Recipe

3 Healthy Fall Breakfast Bowls You'll Wake Up Craving

For anyone else who is as breakfast-obsessed as I am, here is some new inspiration for creative, yet easy and healthy, breakfast bowls. They can even be thrown together in under 10 minutes (or even the night before) for those busy fall mornings! They all share some ingredients in common too, which makes them great options if you're on a budget. If you're sick of your basic oatmeal, but can't imagine life without breakfast, keep reading to discover three recipes you'll be dreaming of as you fall asleep. 

Chai-spiced Yogurt with Sautéed Pears

  • Prep Time: 5 mins
  • Cook Time: 5 mins
  • Total Time: 10 mins
  • Servings: 1
Ingredients
  • 1 container vanilla or plain greek yogurt
  • 1/4 -1/2 teaspoon chai spice- see first step
  • 1 pear
  • 1 teaspoon coconut oil
  • 1/2 teaspoon cinnamon
  • honey
  • granola if desired

Sophie Bellomy

Step 1

Start by making your chai spice blend.

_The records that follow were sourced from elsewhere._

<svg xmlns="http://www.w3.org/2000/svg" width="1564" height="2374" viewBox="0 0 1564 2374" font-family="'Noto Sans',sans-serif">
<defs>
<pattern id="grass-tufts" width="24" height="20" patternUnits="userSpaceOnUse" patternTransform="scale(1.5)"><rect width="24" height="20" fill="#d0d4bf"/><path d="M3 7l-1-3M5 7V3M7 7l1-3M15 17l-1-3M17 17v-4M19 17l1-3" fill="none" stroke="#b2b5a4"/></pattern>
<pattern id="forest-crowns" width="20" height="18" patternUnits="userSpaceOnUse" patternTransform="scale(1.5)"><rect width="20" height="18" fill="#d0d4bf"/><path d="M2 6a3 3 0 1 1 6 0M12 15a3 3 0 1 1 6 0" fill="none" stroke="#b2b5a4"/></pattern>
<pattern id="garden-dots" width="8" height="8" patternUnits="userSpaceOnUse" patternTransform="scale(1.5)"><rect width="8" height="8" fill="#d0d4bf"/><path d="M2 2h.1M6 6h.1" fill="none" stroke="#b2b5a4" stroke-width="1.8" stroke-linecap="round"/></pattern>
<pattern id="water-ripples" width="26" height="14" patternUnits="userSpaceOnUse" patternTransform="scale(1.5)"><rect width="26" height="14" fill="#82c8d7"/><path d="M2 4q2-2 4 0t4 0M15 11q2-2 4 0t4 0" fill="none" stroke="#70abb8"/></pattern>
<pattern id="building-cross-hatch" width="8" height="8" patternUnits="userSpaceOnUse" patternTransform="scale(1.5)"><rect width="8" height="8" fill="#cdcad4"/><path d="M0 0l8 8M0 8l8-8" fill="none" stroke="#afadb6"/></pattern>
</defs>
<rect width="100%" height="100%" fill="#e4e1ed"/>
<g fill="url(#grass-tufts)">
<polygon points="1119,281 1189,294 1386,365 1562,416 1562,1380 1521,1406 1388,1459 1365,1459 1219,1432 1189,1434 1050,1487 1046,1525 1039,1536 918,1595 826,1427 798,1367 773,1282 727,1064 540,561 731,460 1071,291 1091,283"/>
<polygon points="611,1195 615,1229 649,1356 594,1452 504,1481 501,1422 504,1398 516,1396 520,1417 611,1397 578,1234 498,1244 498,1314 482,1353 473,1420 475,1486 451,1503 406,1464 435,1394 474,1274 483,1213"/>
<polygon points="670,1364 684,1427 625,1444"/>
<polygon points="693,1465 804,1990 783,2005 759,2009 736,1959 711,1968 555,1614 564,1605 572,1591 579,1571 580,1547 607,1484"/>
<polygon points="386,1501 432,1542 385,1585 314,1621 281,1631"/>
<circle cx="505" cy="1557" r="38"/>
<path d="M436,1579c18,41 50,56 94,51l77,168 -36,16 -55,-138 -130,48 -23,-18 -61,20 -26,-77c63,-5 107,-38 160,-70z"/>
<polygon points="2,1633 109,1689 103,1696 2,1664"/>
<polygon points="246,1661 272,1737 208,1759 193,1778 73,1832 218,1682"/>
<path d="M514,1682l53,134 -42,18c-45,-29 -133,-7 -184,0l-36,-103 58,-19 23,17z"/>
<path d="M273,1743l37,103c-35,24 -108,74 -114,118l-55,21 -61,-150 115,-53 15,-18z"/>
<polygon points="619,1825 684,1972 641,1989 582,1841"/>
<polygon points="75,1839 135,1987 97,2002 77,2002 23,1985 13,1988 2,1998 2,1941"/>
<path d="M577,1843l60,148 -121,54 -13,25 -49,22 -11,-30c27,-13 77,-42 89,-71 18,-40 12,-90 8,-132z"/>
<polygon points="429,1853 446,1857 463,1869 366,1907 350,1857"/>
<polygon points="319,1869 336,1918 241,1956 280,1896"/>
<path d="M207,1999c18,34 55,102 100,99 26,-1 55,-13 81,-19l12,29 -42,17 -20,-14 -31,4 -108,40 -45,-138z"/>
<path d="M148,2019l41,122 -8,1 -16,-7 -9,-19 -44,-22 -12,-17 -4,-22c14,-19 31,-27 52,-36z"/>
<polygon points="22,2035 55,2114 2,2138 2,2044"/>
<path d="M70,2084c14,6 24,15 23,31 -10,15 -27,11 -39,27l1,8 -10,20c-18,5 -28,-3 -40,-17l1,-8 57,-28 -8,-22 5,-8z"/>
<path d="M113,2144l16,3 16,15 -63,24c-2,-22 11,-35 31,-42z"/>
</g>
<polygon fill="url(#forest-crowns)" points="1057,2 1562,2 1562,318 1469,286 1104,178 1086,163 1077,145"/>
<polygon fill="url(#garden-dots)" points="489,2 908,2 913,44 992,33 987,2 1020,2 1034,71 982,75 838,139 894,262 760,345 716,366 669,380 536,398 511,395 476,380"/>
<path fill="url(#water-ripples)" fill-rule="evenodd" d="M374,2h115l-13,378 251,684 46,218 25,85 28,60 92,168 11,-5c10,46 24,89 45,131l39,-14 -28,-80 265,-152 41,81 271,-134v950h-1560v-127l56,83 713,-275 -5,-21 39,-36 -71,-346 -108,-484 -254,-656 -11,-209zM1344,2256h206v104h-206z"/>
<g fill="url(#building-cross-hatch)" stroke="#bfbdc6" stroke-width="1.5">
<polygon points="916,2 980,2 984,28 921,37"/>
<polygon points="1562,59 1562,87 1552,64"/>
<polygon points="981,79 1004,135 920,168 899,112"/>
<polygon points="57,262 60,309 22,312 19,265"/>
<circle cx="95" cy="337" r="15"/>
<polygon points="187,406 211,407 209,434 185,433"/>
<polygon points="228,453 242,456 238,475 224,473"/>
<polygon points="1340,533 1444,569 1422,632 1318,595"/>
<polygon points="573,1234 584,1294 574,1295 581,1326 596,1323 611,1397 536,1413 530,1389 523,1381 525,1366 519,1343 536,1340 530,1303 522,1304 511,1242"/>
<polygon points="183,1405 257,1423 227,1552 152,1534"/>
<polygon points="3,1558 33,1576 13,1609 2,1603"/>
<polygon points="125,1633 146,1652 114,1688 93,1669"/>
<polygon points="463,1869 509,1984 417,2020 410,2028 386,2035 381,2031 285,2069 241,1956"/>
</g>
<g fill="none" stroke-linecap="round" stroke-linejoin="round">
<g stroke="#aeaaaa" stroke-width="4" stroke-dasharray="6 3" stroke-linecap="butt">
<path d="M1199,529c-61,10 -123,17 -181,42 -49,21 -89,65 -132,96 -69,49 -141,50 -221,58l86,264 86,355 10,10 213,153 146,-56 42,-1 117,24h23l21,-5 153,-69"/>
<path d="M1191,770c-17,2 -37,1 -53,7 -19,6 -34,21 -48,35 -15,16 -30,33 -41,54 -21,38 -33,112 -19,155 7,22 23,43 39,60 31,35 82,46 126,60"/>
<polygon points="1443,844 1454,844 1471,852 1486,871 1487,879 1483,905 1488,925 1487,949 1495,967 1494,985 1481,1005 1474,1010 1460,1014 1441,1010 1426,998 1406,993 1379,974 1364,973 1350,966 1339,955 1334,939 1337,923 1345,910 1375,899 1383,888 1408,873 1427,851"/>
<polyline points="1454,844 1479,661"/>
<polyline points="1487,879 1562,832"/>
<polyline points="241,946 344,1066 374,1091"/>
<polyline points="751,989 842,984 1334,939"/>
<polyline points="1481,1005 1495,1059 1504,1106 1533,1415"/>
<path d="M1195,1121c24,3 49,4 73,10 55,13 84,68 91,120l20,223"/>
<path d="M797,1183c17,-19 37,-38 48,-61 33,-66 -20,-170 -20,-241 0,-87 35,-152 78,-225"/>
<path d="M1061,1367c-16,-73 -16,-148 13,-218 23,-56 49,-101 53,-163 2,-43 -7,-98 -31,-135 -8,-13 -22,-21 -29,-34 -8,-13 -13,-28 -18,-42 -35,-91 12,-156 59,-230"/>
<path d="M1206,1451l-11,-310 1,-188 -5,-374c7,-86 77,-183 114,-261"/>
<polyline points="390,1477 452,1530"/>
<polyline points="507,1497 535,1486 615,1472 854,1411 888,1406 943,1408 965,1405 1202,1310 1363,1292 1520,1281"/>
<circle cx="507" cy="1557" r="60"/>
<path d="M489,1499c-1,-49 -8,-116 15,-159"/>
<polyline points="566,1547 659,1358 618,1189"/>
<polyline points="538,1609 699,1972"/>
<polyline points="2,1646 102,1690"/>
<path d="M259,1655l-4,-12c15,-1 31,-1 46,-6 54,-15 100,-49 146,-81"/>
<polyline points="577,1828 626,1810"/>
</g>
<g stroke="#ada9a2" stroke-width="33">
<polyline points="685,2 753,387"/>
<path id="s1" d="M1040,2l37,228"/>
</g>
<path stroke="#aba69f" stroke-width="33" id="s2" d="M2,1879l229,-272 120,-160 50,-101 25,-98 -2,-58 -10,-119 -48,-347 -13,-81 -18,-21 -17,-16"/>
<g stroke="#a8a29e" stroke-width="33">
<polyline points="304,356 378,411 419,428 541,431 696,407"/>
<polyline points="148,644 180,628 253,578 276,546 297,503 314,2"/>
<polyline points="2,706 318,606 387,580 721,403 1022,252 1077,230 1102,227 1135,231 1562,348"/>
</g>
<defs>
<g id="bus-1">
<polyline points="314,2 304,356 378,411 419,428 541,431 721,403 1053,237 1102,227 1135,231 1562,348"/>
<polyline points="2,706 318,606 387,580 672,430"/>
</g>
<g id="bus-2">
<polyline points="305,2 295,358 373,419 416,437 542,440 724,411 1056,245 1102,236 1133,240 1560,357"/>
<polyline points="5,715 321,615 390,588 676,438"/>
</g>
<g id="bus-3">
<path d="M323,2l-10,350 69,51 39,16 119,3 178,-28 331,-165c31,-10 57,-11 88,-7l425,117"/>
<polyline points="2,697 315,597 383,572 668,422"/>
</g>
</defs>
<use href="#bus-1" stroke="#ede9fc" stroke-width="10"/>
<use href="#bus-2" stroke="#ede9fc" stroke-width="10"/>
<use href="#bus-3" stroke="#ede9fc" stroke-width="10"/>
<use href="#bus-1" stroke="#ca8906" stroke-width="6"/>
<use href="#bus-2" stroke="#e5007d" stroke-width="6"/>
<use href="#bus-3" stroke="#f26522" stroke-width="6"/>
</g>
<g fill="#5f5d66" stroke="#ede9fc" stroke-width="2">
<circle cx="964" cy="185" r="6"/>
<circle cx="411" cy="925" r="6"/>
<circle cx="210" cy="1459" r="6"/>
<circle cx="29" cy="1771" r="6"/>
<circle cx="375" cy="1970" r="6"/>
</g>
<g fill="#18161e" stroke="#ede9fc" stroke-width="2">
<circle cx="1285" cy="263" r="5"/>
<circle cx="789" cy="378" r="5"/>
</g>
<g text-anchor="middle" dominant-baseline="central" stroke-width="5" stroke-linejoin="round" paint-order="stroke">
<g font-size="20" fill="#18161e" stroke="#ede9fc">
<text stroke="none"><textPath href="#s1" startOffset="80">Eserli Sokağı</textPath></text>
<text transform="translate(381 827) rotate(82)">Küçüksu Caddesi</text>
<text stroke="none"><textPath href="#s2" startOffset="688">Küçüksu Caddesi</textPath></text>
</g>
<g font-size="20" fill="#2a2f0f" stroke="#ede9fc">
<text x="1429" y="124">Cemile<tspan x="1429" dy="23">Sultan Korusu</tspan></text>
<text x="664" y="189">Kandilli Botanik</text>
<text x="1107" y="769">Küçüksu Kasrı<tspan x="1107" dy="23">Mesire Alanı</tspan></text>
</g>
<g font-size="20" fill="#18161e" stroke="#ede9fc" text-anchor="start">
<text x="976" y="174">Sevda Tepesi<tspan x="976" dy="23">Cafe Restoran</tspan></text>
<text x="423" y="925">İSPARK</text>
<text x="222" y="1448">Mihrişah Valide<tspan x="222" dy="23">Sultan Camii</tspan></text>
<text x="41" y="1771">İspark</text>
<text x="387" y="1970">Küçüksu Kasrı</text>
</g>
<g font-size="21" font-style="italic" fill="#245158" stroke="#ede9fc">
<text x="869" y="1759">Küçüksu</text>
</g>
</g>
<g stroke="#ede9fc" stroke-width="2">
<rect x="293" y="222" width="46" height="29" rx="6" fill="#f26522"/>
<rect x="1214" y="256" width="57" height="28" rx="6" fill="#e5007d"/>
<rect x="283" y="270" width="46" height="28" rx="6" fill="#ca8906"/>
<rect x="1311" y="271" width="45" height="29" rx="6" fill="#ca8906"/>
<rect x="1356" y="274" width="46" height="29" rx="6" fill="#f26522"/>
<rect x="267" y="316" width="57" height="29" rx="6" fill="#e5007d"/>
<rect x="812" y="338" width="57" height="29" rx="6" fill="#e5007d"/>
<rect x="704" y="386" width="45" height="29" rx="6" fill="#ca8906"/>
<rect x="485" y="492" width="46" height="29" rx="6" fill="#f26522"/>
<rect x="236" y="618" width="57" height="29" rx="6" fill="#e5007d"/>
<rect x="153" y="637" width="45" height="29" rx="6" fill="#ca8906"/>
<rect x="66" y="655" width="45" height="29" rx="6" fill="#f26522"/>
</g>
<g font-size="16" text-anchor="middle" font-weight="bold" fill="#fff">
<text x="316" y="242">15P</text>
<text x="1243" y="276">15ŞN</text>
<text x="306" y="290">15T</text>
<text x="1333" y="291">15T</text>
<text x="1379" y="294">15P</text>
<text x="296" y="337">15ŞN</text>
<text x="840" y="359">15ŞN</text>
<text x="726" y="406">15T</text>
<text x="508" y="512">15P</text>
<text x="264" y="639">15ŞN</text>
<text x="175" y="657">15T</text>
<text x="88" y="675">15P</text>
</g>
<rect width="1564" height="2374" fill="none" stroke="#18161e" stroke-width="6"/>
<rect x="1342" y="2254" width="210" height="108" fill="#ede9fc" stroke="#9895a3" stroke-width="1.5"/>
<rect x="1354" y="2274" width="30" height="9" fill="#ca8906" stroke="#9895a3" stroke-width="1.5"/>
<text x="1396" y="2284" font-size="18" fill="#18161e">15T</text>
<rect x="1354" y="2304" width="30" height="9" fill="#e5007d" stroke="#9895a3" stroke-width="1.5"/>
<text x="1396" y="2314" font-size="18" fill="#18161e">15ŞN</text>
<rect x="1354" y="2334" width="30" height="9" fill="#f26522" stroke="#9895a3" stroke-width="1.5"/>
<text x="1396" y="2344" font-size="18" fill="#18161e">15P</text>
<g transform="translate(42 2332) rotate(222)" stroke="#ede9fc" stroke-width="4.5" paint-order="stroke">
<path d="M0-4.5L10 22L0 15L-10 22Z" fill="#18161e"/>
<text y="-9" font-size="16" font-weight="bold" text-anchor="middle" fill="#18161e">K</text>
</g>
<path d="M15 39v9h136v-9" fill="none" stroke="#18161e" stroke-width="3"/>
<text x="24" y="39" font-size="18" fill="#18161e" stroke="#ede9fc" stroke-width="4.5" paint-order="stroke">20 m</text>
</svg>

In a small container, combine 1 teaspoon of ground cardamom, 1 teaspoon of ground allspice, 2 teaspoons of ground cinnamon, 1 teaspoon of ground cloves, and 3 teaspoons of ground ginger.

Spoon Tip: You won't use all of it, so keep the rest for later to make other yummy breakfasts or drinks.

Sophie Bellomy

Step 2

Next, chop the pear into small chunks.

Sophie Bellomy

Step 3

Heat the coconut oil in a small pan over medium heat, then add the chopped pear and sprinkle the 1/2 teaspoon of cinnamon on top. Cook (stirring occasionally) for around 5 minutes or until soft and caramelized.

Sophie Bellomy

Step 4

While the chopped pear is cooling, mix 1/4 to 1/2 teaspoon of the chai spice (depending on how much spice you like) into the yogurt in a bowl.

Sophie Bellomy

Step 5

Top the yogurt with the pear and honey, then add granola on top if desired.

Sophie Bellomy

Pumpkin Pie Chia Seed Pudding

  • Prep Time: 5 mins
  • Cook Time: 2 hrs
  • Total Time: 2 hrs 5 mins
  • Servings: 1
Ingredients
  • 3 tablespoons chia seeds
  • 1 cup almond milk or other milk
  • 1/2 teaspoon vanilla extract
  • 1/4 cup pure pumpkin puree
  • 1/2 teaspoon pumpkin pie spice
  • 2 teaspoons maple syrup
  • desired toppings: apple/pecans/maple syrup/etc.

Sophie Bellomy

Step 1

Mix all ingredients, except toppings, into a small container or mason jar and place into the fridge for at least 2 hours (the longer it sits, the thicker it will get).

Sophie Bellomy

Step 2

When ready, eat as is or top with whatever you want! I went with sliced apple, pecans, and more maple syrup.

Jocelyn Hsu

Carrot Cake Overnight Oats

  • Prep Time: 5 mins
  • Cook Time: 5 hrs
  • Total Time: 5 hrs 5 mins
  • Servings: 1
Ingredients
  • 1/2 cup oats
  • 1 cup almond milk or other milk
  • 1 tablespoon chia seeds
  • 1 teaspoon cinnamon
  • 1/2 teaspoon nutmeg
  • 1/4 cup shredded carrot
  • 1 tablespoon raisins
  • 2 teaspoons maple syrup
  • 1 tablespoon chopped walnuts
  • 1 tablespoon shredded coconut
  • 1/2 teaspoon vanilla extract
  • toppings

Sophie Bellomy

Step 1

Combine all ingredients except toppings in a small container or mason jar. Place in the fridge for at least 5 hours or overnight.

Kassie McIntyre

Step 2

In the morning, eat straight out of the container or add toppings. Greek yogurt, walnuts, raisins, and maple syrup work perfectly but feel free to get creative!

Sophie Bellomy

These healthy breakfast bowls are not only incredibly delicious ways to start your day, but are also balanced meals full of superfoods. The recipes are also super versatile (and a fun way to get creative), so feel free to have fun personalizing them with toppings and ingredients.